▸ **Given passage**
--

According to NewsGuard, hundreds of fake local news outlets that publish this kind of Russian propaganda have been connected to John Mark Dougan, a disgraced former deputy sheriff who fled America for Moscow in 2016. Dougan left the Palm Beach County sheriff’s office in Florida after a jury found him guilty of violating the rights of another deputy, and then went to work for the Windham Police Department in Cumberland County Maine, where he was fired after six months for sexually harassing a female officer.
He was given asylum by Russia after leaking confidential information about thousands of police officers, federal agents and judges. Russian documents obtained by a European intelligence service and reviewed by The Washington Post suggest that John Mark Dougan, who also served in the Marines, was provided funding by an officer from Unit 29155 in the GRU, Russia’s military intelligence service.
According to the Wall Street Journal, American officials still don’t know who is behind the drones that have swarmed over sensitive national-security sites like Langley Air Force Base, where F-22 Raptor stealth fighters are based. According to The War Zone, after the drone incidents began, online flight tracking software showed one of NASA’s aircraft flying circular orbits with Langley at the center the following week.

--

Collected data entries:
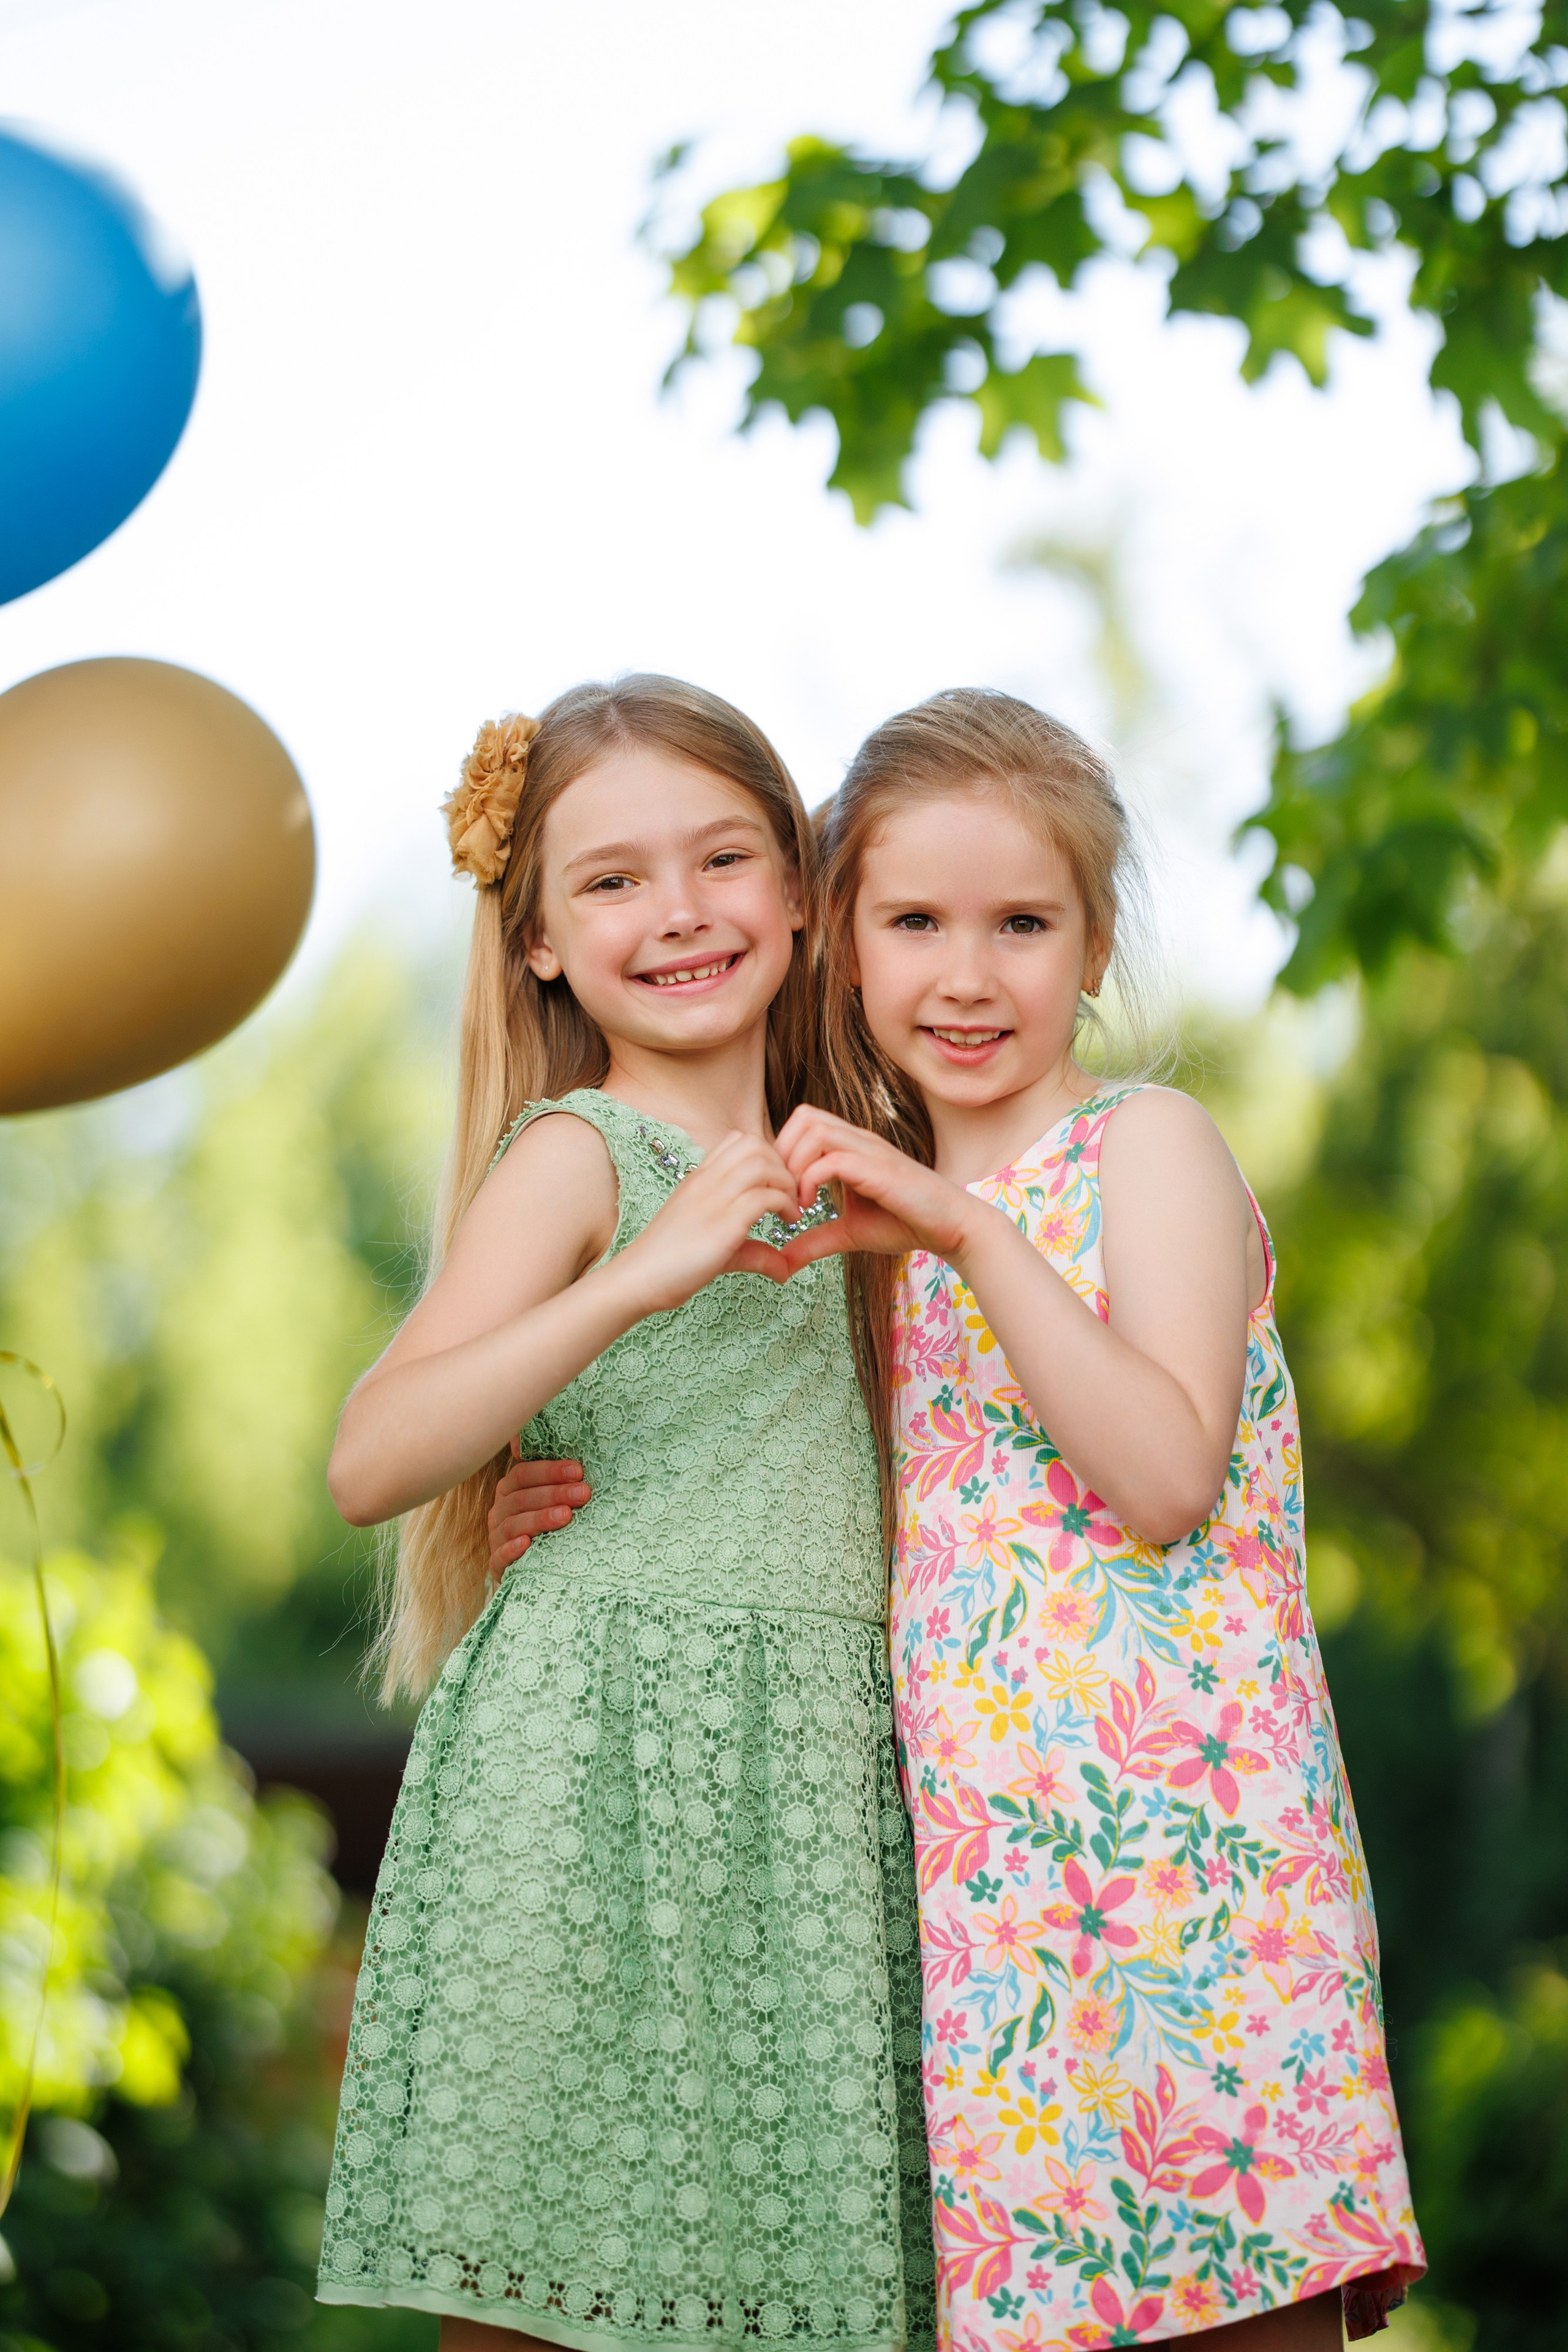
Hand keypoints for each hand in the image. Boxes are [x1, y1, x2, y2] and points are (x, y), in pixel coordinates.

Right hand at [488, 1443, 592, 1570]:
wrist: (535, 1565)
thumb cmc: (547, 1522)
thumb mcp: (549, 1497)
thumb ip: (548, 1474)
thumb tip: (524, 1442)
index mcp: (509, 1489)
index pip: (524, 1474)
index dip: (551, 1471)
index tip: (578, 1471)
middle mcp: (500, 1510)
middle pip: (523, 1498)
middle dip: (555, 1494)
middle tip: (583, 1493)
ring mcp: (496, 1537)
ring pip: (514, 1524)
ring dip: (540, 1518)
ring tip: (565, 1516)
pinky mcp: (497, 1564)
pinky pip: (500, 1556)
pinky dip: (512, 1549)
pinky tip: (526, 1544)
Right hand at [615, 1129, 803, 1311]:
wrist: (637, 1279)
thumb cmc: (670, 1264)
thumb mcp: (716, 1247)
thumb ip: (752, 1250)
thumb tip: (784, 1269)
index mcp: (700, 1179)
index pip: (738, 1140)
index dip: (768, 1156)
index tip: (776, 1186)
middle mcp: (705, 1182)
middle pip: (755, 1144)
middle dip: (782, 1166)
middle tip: (790, 1196)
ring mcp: (712, 1200)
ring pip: (762, 1163)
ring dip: (786, 1183)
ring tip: (789, 1209)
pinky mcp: (722, 1224)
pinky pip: (764, 1197)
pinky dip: (784, 1205)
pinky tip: (787, 1224)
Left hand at [770, 1105, 977, 1271]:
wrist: (950, 1227)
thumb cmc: (905, 1224)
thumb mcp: (849, 1233)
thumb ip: (815, 1241)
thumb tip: (781, 1261)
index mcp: (850, 1146)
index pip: (804, 1121)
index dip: (782, 1149)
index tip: (780, 1188)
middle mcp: (859, 1140)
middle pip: (804, 1116)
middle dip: (782, 1151)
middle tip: (781, 1190)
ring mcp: (870, 1151)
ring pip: (815, 1130)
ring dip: (794, 1164)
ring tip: (795, 1200)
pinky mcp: (879, 1169)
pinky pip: (832, 1160)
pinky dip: (810, 1181)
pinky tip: (809, 1208)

--

▸ **Exercises to complete**
- 1) According to the passage on John Mark Dougan and the drone sightings, why was Dougan fired from the Windham Police Department?
- 2) Carry on the passage on John Mark Dougan and the drone sightings, starting after its final sentence.

▸ **Expected results**
- 1) He was fired after six months for sexually harassing a female officer.

- 2)
Now-retired U.S. Air Force Gen. Mark Kelly said that despite the fact that the swarms continued for nearly 3 weeks, that the drones “…were nearly impossible to track, vanishing each night despite a wealth of resources deployed to catch them.”
The War Zone suggests these incidents date back to at least 2017. That would be right after two alleged Russian intelligence operatives were implicated in an attempted coup d'état meant to keep Montenegro out of NATO.
Russian disinformation and covert intelligence operations in the United States date back to the 1930s, similar in nature to more recent activities like simultaneous support for and opposition to the Black Lives Matter movement, and apparent attempts by Russia to groom relationships with executives from the National Rifle Association and western media figures.
There are well documented attempts to nurture, fund and direct conspiracy theorists and extremist groups like the African People's Socialist Party and the Black Hammer, which was involved in things like street gang activity and aggravated sodomy in addition to political activism.
The Black Hammer situation is reminiscent of the Moldovan couple arrested in Paris for painting the Star of David on school buildings who reportedly told French investigators that they were acting on “orders from an individual in Russia.”
There are also accusations from Finland that Russia is weaponizing immigration by encouraging migrants from countries like Syria and Somalia to cross the border. Norway has similar concerns, and in the US, it was reported in early 2024 that law enforcement had identified over 400 individuals from countries like Tajikistan, Uzbekistan, Moldova, Kyrgyzstan, Georgia and Russia who crossed into the United States from Mexico with the help of “an ISIS-affiliated human smuggling network.”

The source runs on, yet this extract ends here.